15. In the light of the discussion as above, we do not find any reason to interfere with the order of the Tribunal dismissing T.A.No.4029/2012.
We have already taken note of the fact that O.A.Nos.503/2012 and 1556/2012 were dismissed by the O.P.(KAT)Nos.29, 157 & 210/2014 -27- Tribunal relying on the order in T.A.No.4029/2012. Since we have affirmed the order of the Tribunal in T.A.No.4029/2012, the dismissal of O.A.Nos.503/2012 and 1556/2012 rendered relying on the decision in T.A.No.4029/2012 are also to be affirmed. In this context it is also to be noted that in O.A.Nos.503/2012 and 1556/2012, the petitioners had not virtually impleaded any of the appointees in Ext.P13 Government order No.ADB5/7000/HSE/11 dated 25.7.2011 in representative capacity.

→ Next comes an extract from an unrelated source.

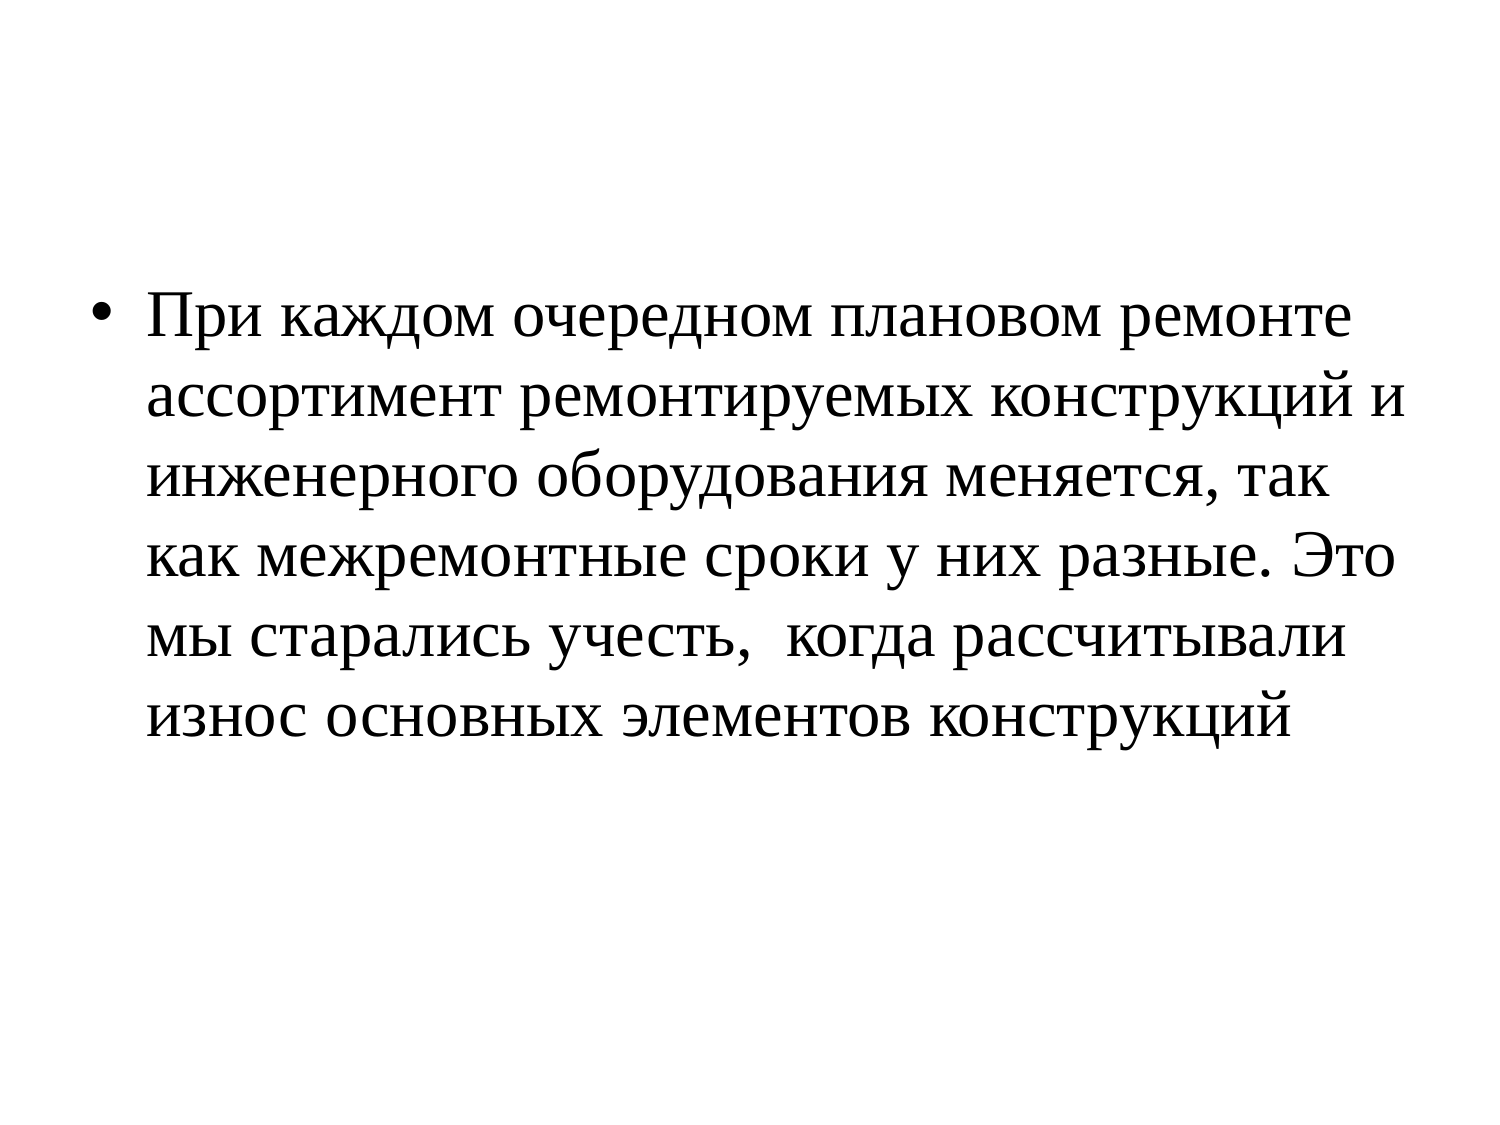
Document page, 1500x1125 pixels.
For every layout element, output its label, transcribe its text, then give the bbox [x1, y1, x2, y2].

list При каждом очередном плановом ремонте ассортимент ремонтируемых конструкций и инженерного оборудования меняется, так как межремонтные сроки у них разные. Это мы старались учесть, когда рассчитывали износ основных элементов конструкций [75, 262, 1425, 1005]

Even though the petitioner had impleaded in personal capacity two of such appointees, paper publication was not taken out in respect of those persons. At any rate, such a basic defect could not be cured, for the reasons mentioned hereinbefore by taking out paper publication in OP(KAT) Nos.157 & 210/2014. For all these reasons, all the O.Ps. have to fail and accordingly they are dismissed.